The threatening clouds over Putnam Stadium proved an ideal test of teamwork as groups of seventh-graders rushed to launch their pop-bottle rockets Thursday before the rain came down.
It was a launch date planned since last autumn and widely anticipated among the Verity middle schoolers, who have been studying rockets and the physics behind them for weeks.
In groups of three to five, they brought missiles, which they cobbled together themselves from two-liter pop bottles and fins made of paper, to the field, filled them with water, then set them on prepositioned launch pads where they were pressurized with compressed air.
A simple rope-activated triggering device launched the rockets, which leapt into the air amid showers of water droplets and the cheers of the assembled students.
Duties were carefully divided among teammates, some responsible for loading, others for positioning on the pad and still others for tracking and calculating launch altitude.

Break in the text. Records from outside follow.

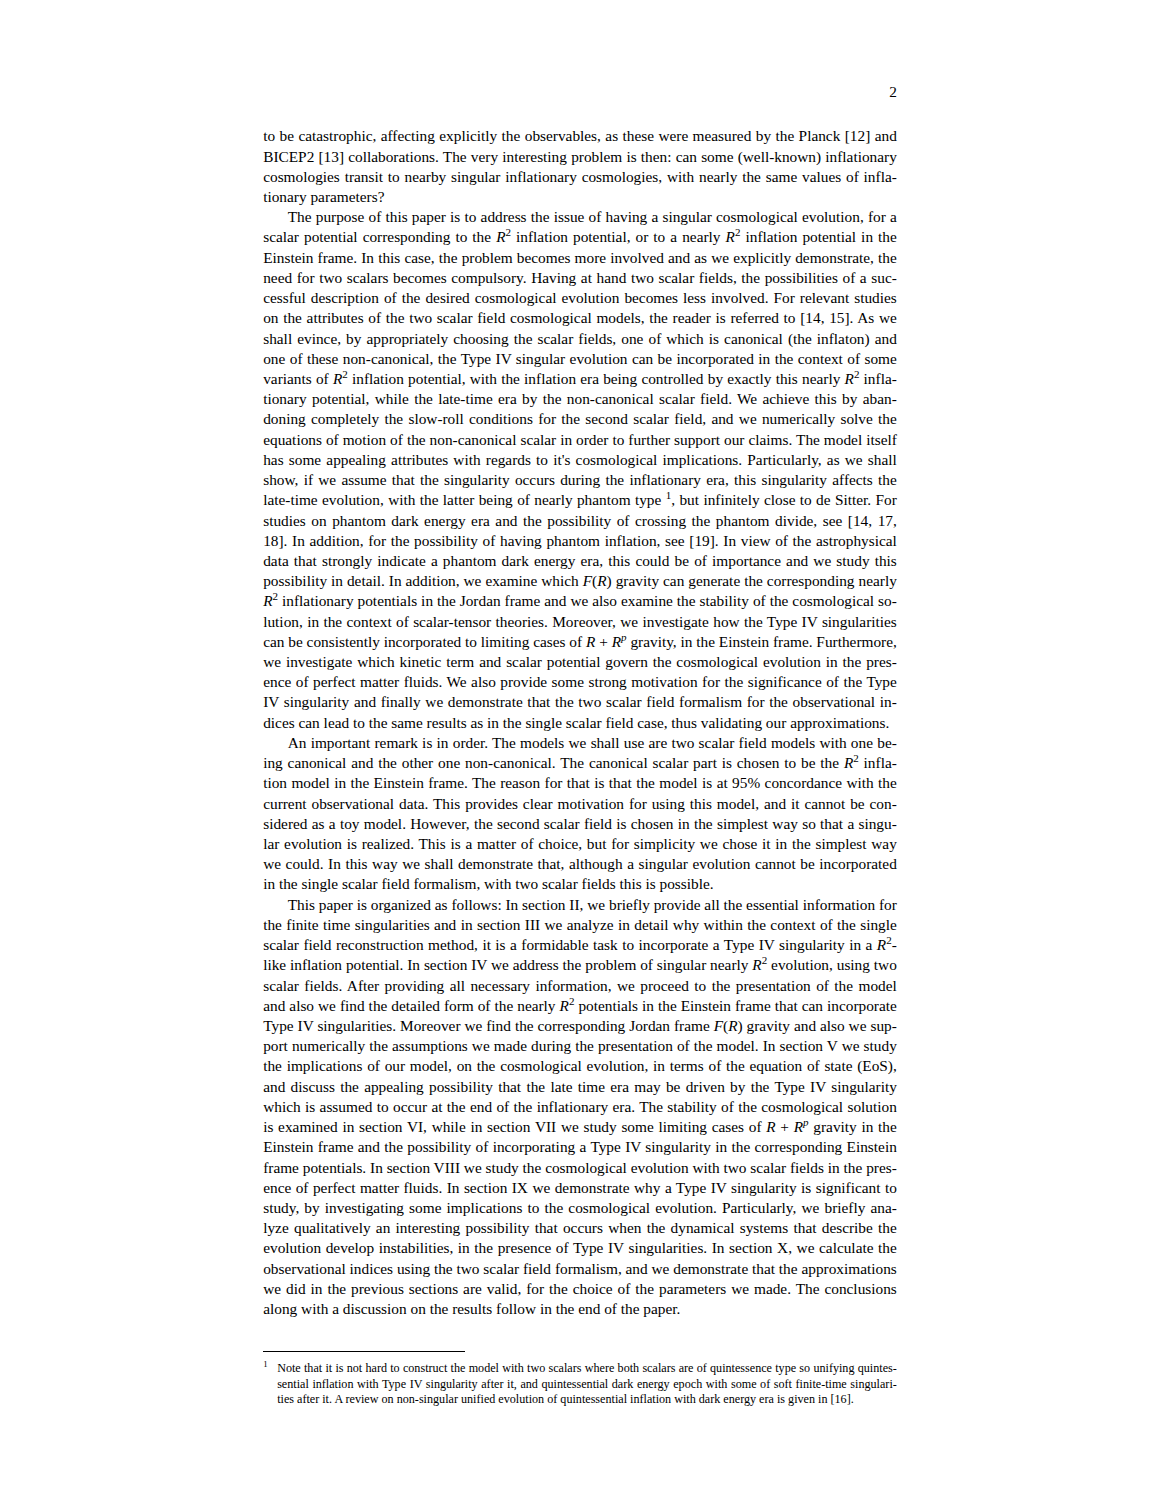2
to be catastrophic, affecting explicitly the observables, as these were measured by the Planck [12] and BICEP2 [13] collaborations. The very interesting problem is then: can some (well-known) inflationary cosmologies transit to nearby singular inflationary cosmologies, with nearly the same values of inflationary parameters?
The purpose of this paper is to address the issue of having a singular cosmological evolution, for a scalar potential corresponding to the R2 inflation potential, or to a nearly R2 inflation potential in the Einstein frame. In this case, the problem becomes more involved and as we explicitly demonstrate, the need for two scalars becomes compulsory. Having at hand two scalar fields, the possibilities of a successful description of the desired cosmological evolution becomes less involved. For relevant studies on the attributes of the two scalar field cosmological models, the reader is referred to [14, 15]. As we shall evince, by appropriately choosing the scalar fields, one of which is canonical (the inflaton) and one of these non-canonical, the Type IV singular evolution can be incorporated in the context of some variants of R2 inflation potential, with the inflation era being controlled by exactly this nearly R2 inflationary potential, while the late-time era by the non-canonical scalar field. We achieve this by abandoning completely the slow-roll conditions for the second scalar field, and we numerically solve the equations of motion of the non-canonical scalar in order to further support our claims. The model itself has some appealing attributes with regards to it's cosmological implications. Particularly, as we shall show, if we assume that the singularity occurs during the inflationary era, this singularity affects the late-time evolution, with the latter being of nearly phantom type 1, but infinitely close to de Sitter. For studies on phantom dark energy era and the possibility of crossing the phantom divide, see [14, 17, 18]. In addition, for the possibility of having phantom inflation, see [19]. In view of the astrophysical data that strongly indicate a phantom dark energy era, this could be of importance and we study this possibility in detail. In addition, we examine which F(R) gravity can generate the corresponding nearly R2 inflationary potentials in the Jordan frame and we also examine the stability of the cosmological solution, in the context of scalar-tensor theories. Moreover, we investigate how the Type IV singularities can be consistently incorporated to limiting cases of R + Rp gravity, in the Einstein frame. Furthermore, we investigate which kinetic term and scalar potential govern the cosmological evolution in the presence of perfect matter fluids. We also provide some strong motivation for the significance of the Type IV singularity and finally we demonstrate that the two scalar field formalism for the observational indices can lead to the same results as in the single scalar field case, thus validating our approximations.
An important remark is in order. The models we shall use are two scalar field models with one being canonical and the other one non-canonical. The canonical scalar part is chosen to be the R2 inflation model in the Einstein frame. The reason for that is that the model is at 95% concordance with the current observational data. This provides clear motivation for using this model, and it cannot be considered as a toy model. However, the second scalar field is chosen in the simplest way so that a singular evolution is realized. This is a matter of choice, but for simplicity we chose it in the simplest way we could. In this way we shall demonstrate that, although a singular evolution cannot be incorporated in the single scalar field formalism, with two scalar fields this is possible.
This paper is organized as follows: In section II, we briefly provide all the essential information for the finite time singularities and in section III we analyze in detail why within the context of the single scalar field reconstruction method, it is a formidable task to incorporate a Type IV singularity in a R2-like inflation potential. In section IV we address the problem of singular nearly R2 evolution, using two scalar fields. After providing all necessary information, we proceed to the presentation of the model and also we find the detailed form of the nearly R2 potentials in the Einstein frame that can incorporate Type IV singularities. Moreover we find the corresponding Jordan frame F(R) gravity and also we support numerically the assumptions we made during the presentation of the model. In section V we study the implications of our model, on the cosmological evolution, in terms of the equation of state (EoS), and discuss the appealing possibility that the late time era may be driven by the Type IV singularity which is assumed to occur at the end of the inflationary era. The stability of the cosmological solution is examined in section VI, while in section VII we study some limiting cases of R + Rp gravity in the Einstein frame and the possibility of incorporating a Type IV singularity in the corresponding Einstein frame potentials. In section VIII we study the cosmological evolution with two scalar fields in the presence of perfect matter fluids. In section IX we demonstrate why a Type IV singularity is significant to study, by investigating some implications to the cosmological evolution. Particularly, we briefly analyze qualitatively an interesting possibility that occurs when the dynamical systems that describe the evolution develop instabilities, in the presence of Type IV singularities. In section X, we calculate the observational indices using the two scalar field formalism, and we demonstrate that the approximations we did in the previous sections are valid, for the choice of the parameters we made. The conclusions along with a discussion on the results follow in the end of the paper.
1
Note that it is not hard to construct the model with two scalars where both scalars are of quintessence type so unifying quintessential inflation with Type IV singularity after it, and quintessential dark energy epoch with some of soft finite-time singularities after it. A review on non-singular unified evolution of quintessential inflation with dark energy era is given in [16].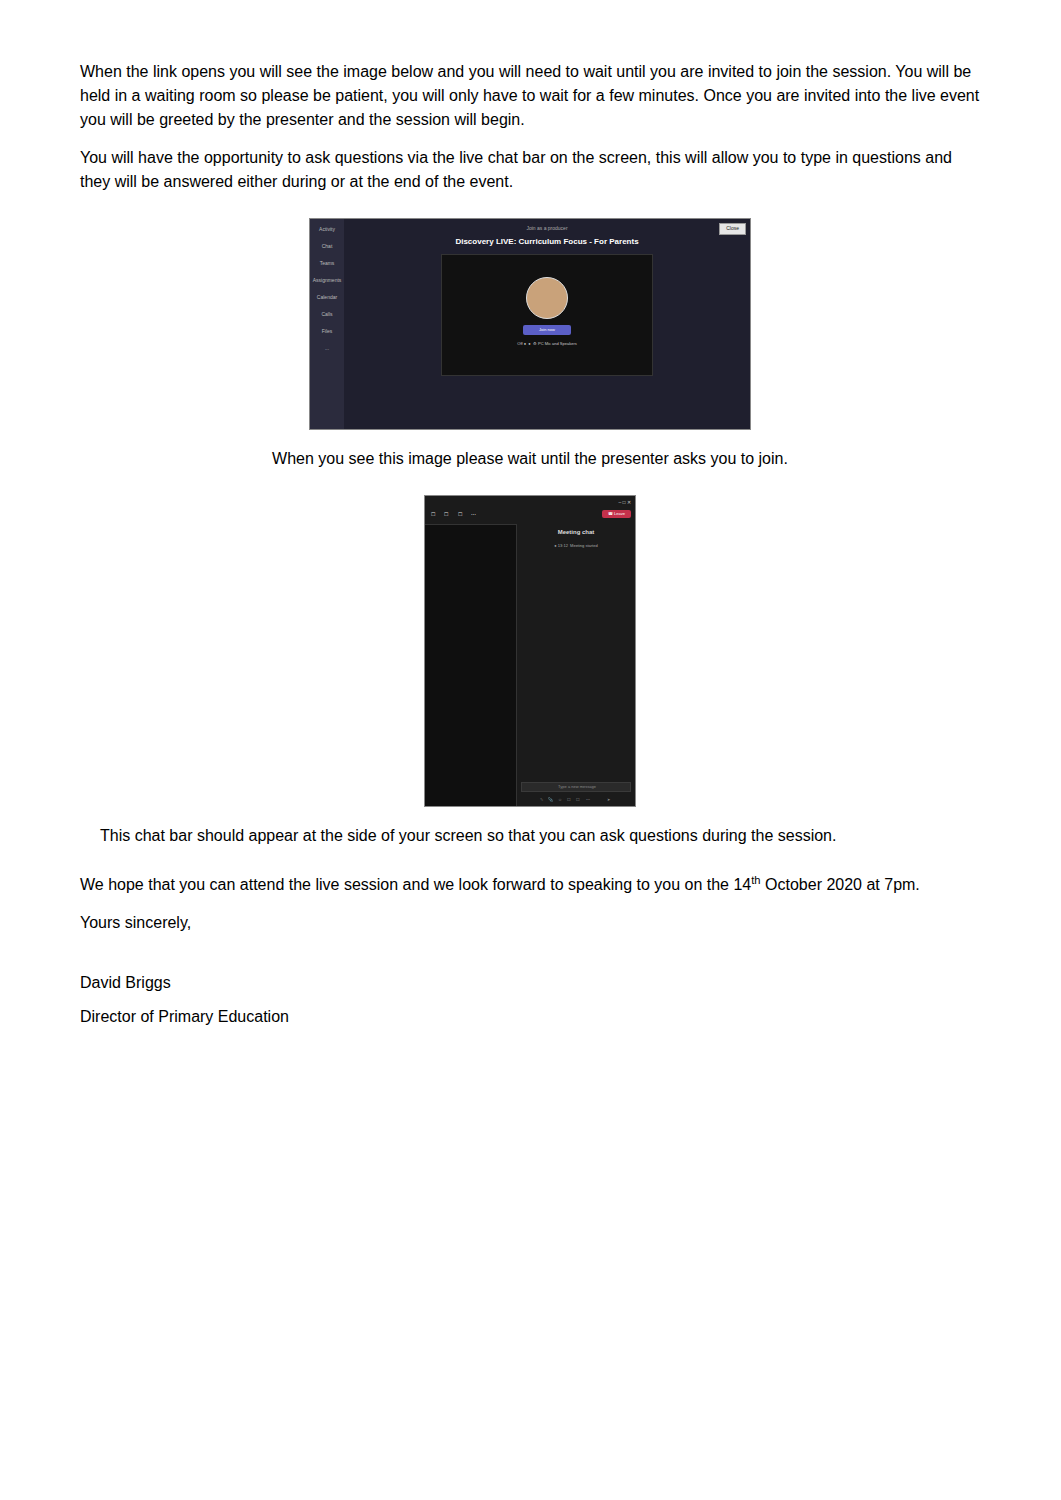When the link opens you will see the image below and you will need to wait until you are invited to join the session. You will be held in a waiting room so please be patient, you will only have to wait for a few minutes. Once you are invited into the live event you will be greeted by the presenter and the session will begin.
You will have the opportunity to ask questions via the live chat bar on the screen, this will allow you to type in questions and they will be answered either during or at the end of the event.
Activity Chat Teams Assignments Calendar Calls Files ...
Close
Join as a producer
Discovery LIVE: Curriculum Focus - For Parents
Join now
Off ● ● ⚙ PC Mic and Speakers
When you see this image please wait until the presenter asks you to join.
– □ ✕
☐ ☐ ☐ ⋯
☎ Leave
Meeting chat
● 13:12 Meeting started
Type a new message
✎ 📎 ☺ ☐ ☐ ⋯ ➤
This chat bar should appear at the side of your screen so that you can ask questions during the session.
We hope that you can attend the live session and we look forward to speaking to you on the 14th October 2020 at 7pm.
Yours sincerely,
David Briggs
Director of Primary Education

The exercise and preceding classroom work combined science and teamwork, said faculty leaders Jerry Whelan and Cathy Hall.
The students had instructions on how to build rockets and simple tracking instruments, but had to do the work themselves. That meant researching aeronautical principles and brushing up on the trigonometry necessary for calculating altitude.
It also required innovation, as in the case of one builder who lost an essential washer that was to be part of the tracker. His solution, a lifesaver candy, was sticky but doable, Whelan said.
“He had to do it himself. I told him I wasn’t going to do it for him,” Whelan said.
“There was a lot of problem solving,” Hall said.
Then they had to work together to get the rocket launch-ready and into the sky. The entire experience mirrored a real rocket launch, in which scores of scientists and technicians work together to put machines into space.
The exercise was a dry run — or more literally a wet run — for another launch of rockets with commercially- available hobby engines.